Ezell, who was in Texas on a recruiting trip, said Mitchell was cleared to do some workouts on Thursday and would be closely monitored.
The coach was hoping a second MRI last week would pave the way for Mitchell, a two-time All-Atlantic Sun Conference performer from Bluffton, Ga., to resume her basketball career. Instead, the results were inconclusive.
"It didn't show a whole lot of change," said Ezell. "The good news is it hasn't spread and hasn't run. We just want to see how she handles and responds to a few days of workouts. I'll be back tomorrow and we'll practice all weekend, so I'll have a good gauge by early next week."
The Lady Bucs dropped to 2-5 after a 92-71 loss at Vanderbilt on Tuesday night. They won’t play again until Dec. 15 at Kentucky.
Mitchell led the team in scoring (11.5) and rebounding (8.1) a year ago and currently stands just seven points shy of 1,000 for her career. She has averaged 8.7 rebounds, 52 percent shooting from the field and 74 percent from the foul line.

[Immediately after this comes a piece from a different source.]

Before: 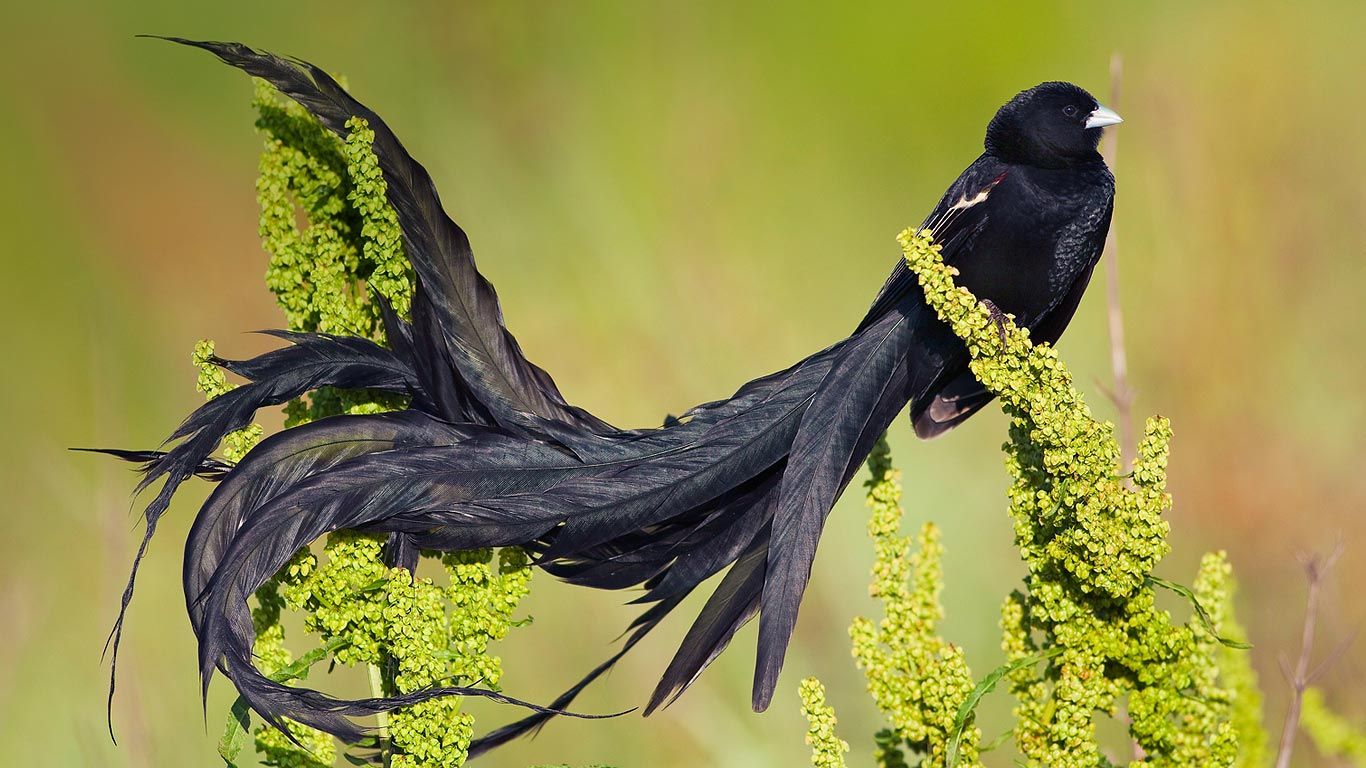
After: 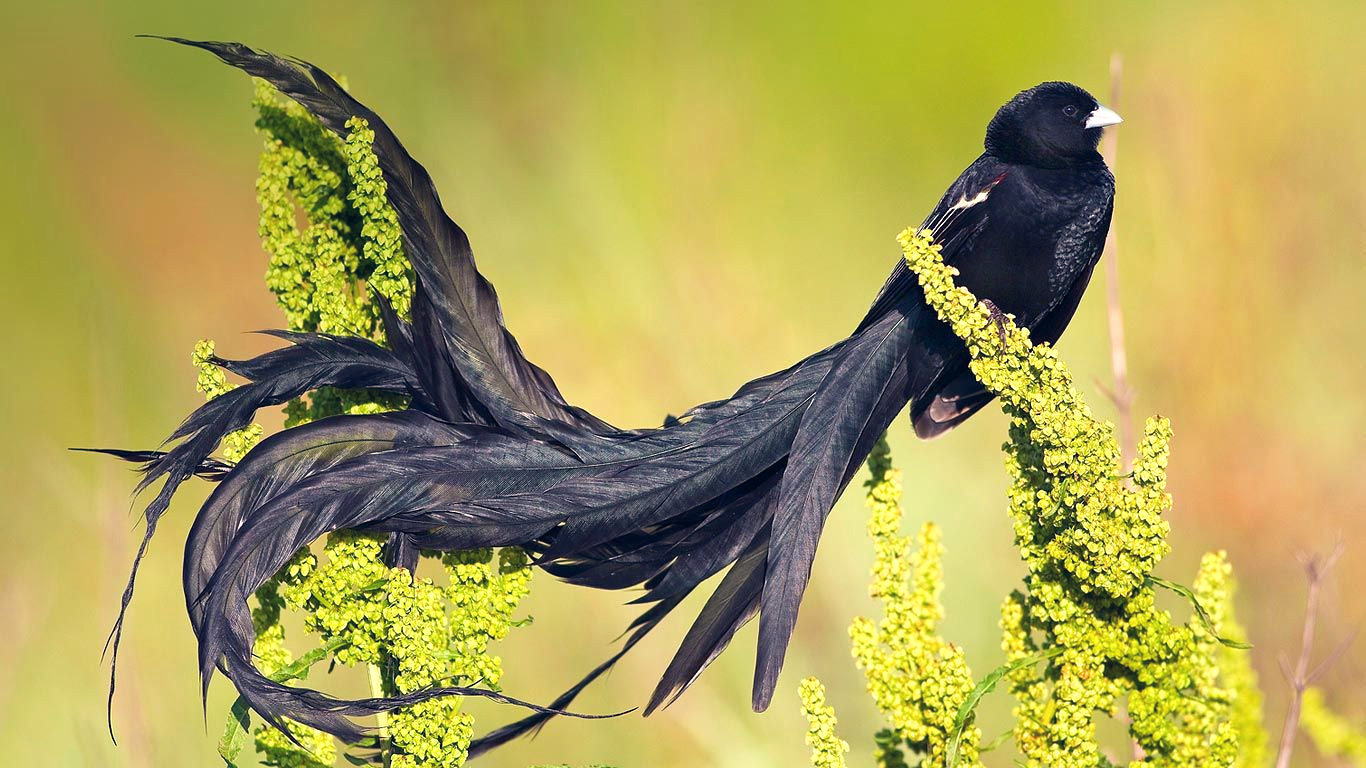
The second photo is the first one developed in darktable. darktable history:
color balance rgb: shadows lift › hue 87.51°, highlights gain › chroma 1.62%, highlights gain › hue 55.1°, global offset › chroma 0.1%, global offset › hue 253.66°, linear chroma grading › global chroma 0.5%
exposure: black level correction 0, exposure 0.5 EV, compensate highlight preservation false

Mitchell started the season on a fairly typical note, with 15 points and 10 rebounds in a 77-74 overtime loss at Memphis. The Lady Bucs won without her at Appalachian State but have since lost four of their last five.
"The biggest alteration without Destiny is the mindset of the kids who are playing," said Ezell, who is in her first season at ETSU. "They're so reliant on her, looking to the sidelines for her to come back. It's a daily conversation, but I've told our kids we can't spend all our time wondering about what we don't have."